A sexta-feira, 1 de dezembro de 1978, começou chuvosa. Dietrich Stobbe, que entretanto regressara de Bona à cidade dividida, convidou Ronald e Nancy Reagan, bem como vários dos seus acompanhantes (incluindo os conselheiros mais próximos de Reagan, Richard Allen e Peter Hannaford), para uma visita privada de autocarro pela cidade. Por volta das 10h30 da manhã, o grupo chegou ao Checkpoint Charlie, a passagem fronteiriça no centro da cidade, exatamente como John F. Kennedy fizera quinze anos antes. Olhares vigilantes observavam os seus movimentos a partir do lado oriental da cidade:
«Ao mesmo tempo, cerca de 10 civis chegaram noutro autocarro […]. Uma mulher e um homem foram filmados pela equipa de câmara acima mencionada sob a placa do sector e mesmo em frente ao edifício do posto de controlo.»Embora as identidades dessas pessoas não sejam explicitamente mencionadas, os serviços de segurança sabiam perfeitamente com quem estavam a lidar.
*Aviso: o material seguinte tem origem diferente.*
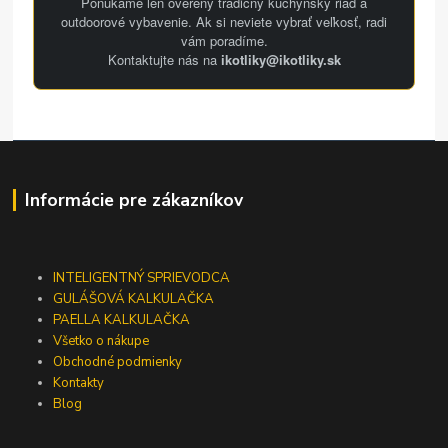
Ponúkame len overený tradičný kuchynský riad a
outdoorové vybavenie. Ak si neviete vybrať veľkosť, radi
vám poradíme.
Kontaktujte nás na
ikotliky@ikotliky.sk
Informácie pre zákazníkov
INTELIGENTNÝ SPRIEVODCA
GULÁŠOVÁ KALKULAČKA
PAELLA KALKULAČKA
Všetko o nákupe
Obchodné podmienky
Kontakty
Blog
Outra paragem foi feita no lado ocidental da Porta de Brandemburgo. Kennedy também ali estivera e, menos de uma década após essa primeira visita, Reagan proferiria precisamente nesse local o seu discurso mais famoso.
«Espero que nunca pensem nele [o Muro] como algo permanente.»Segundo os seus acompanhantes, Reagan ficou profundamente impressionado pela visão do Muro.
O espetacular itinerário da tarde só pode ser reconstruído com a ajuda dos testemunhos que sobreviveram, nomeadamente os de Allen e Hannaford. Embora o MfS mantivesse Reagan sob vigilância, certamente não contava com uma possibilidade: a de ele entrar em Berlim Oriental. É provável que Reagan tenha manifestado esse desejo de forma espontânea no quartel-general norte-americano, decidindo depois agir em conformidade.
Se acreditarmos nos relatos dos seus acompanhantes, a visita teve um impacto duradouro sobre ele. Os testemunhos que sobreviveram são contraditórios e, em alguns pontos, pouco convincentes, mas os elementos essenciais são claros: o grupo percorreu uma paisagem urbana sombria, cheia de terrenos vazios e ruínas da Segunda Guerra Mundial, até chegar à Alexanderplatz. Ali visitaram lojas de uns armazéns, onde os americanos ficaram impressionados com a escassez da oferta de produtos. Enquanto as mulheres permaneceram na loja, os homens dirigiram-se à praça e observaram um homem a ser revistado e assediado por polícias fortemente armados, aparentemente sem qualquer motivo. Segundo os dois conselheiros, esta cena ficou profundamente gravada na memória de Reagan e reforçou o seu compromisso anti-comunista. Mais tarde, referiu-se a ela várias vezes.
Depois de regressar a Berlim Ocidental, Reagan tinha ainda um último compromisso nesse dia: uma visita à editora Axel Springer. Também aí existia uma recordação vívida da divisão da cidade e das suas consequências por vezes bárbaras. A sede da empresa, situada praticamente junto ao Muro, dava para o local onde Peter Fechter, de 18 anos, tinha sido abatido por guardas fronteiriços da Alemanha Oriental, em Agosto de 1962. Peter tentava atravessar a faixa da morte que separava as duas partes da cidade quando foi atingido por vários disparos. Acabou por morrer lentamente, em público, esvaindo-se em sangue enquanto lançava apelos desesperados por ajuda.
Este episódio foi relatado a Reagan ao final da tarde de 1 de dezembro de 1978 e deixou nele uma profunda impressão.
[…] Reagan podia sentir-se satisfeito; a sua visita a Berlim tinha sido proveitosa. Quando regressou muitos anos mais tarde, fê-lo em circunstâncias muito diferentes e com consequências de grande alcance.
Jens Schöne, Ronald Reagan in Berlin. The President and the Divided City, Berlim, 2026. Publicação conjunta da Fundação Arquivos Ernst Reuter e do Comissário de Berlim para a Reavaliação da Ditadura do SED.